__WHAT IS BEING ASKED__:
How many lines in the records below contain the word "chart"? Reply with the number alone.

__EXERCISE MATERIALS__:
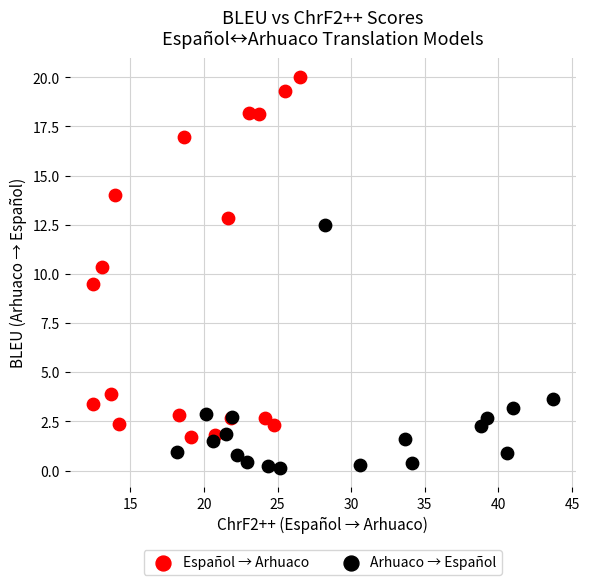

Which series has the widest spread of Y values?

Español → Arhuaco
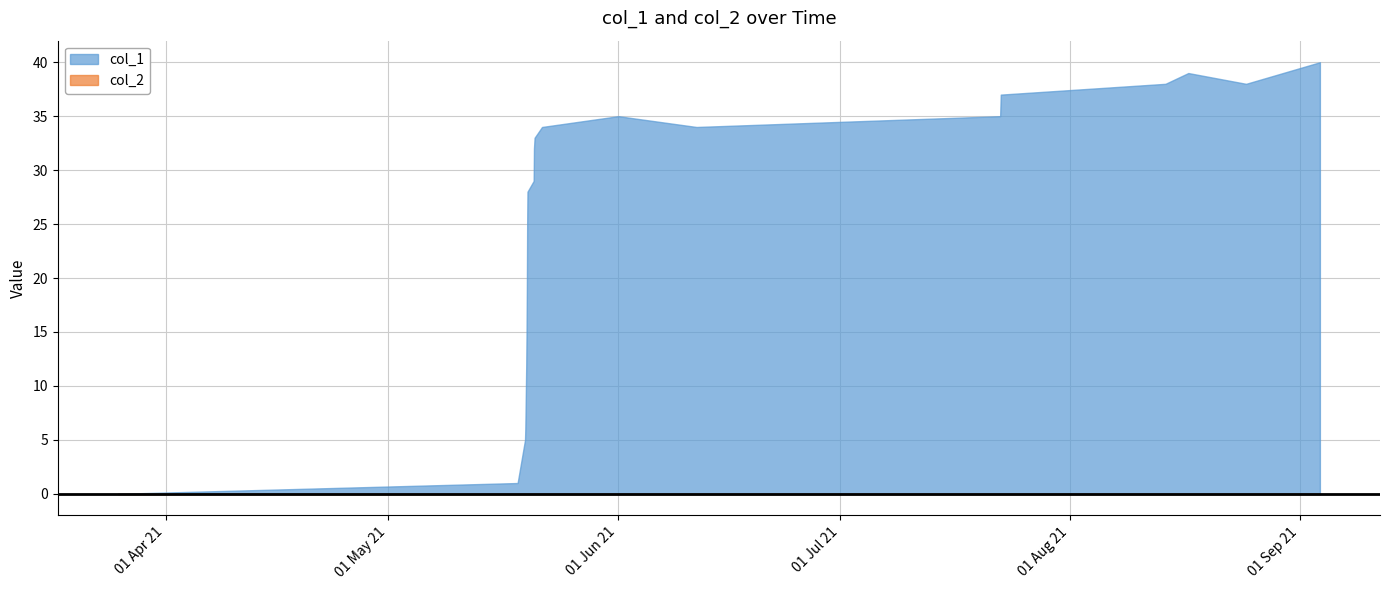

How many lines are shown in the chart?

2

---

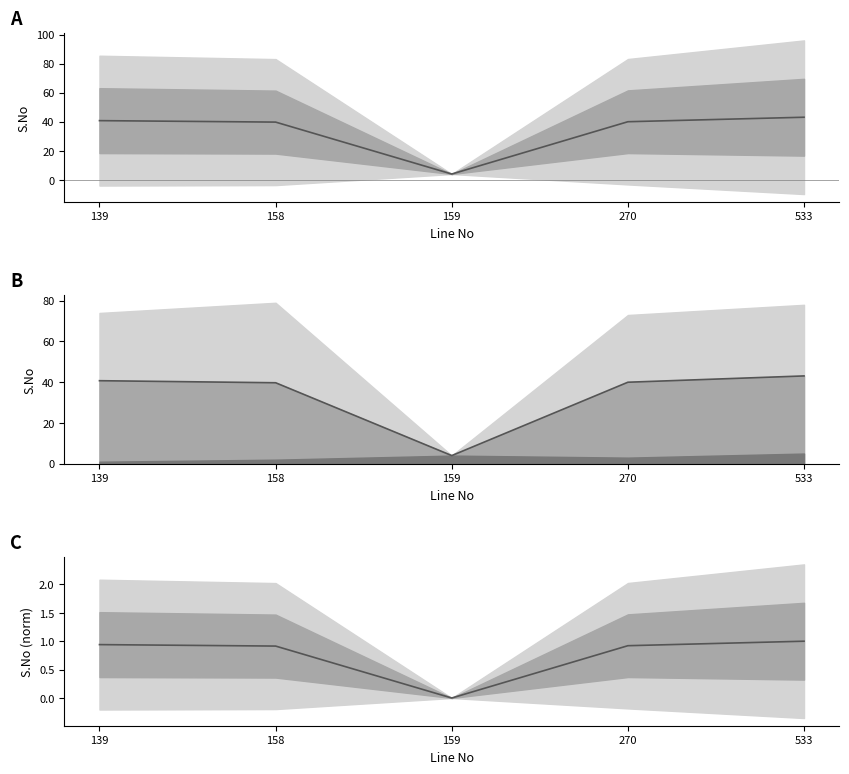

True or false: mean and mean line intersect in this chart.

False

__YOUR SOLUTION__:
2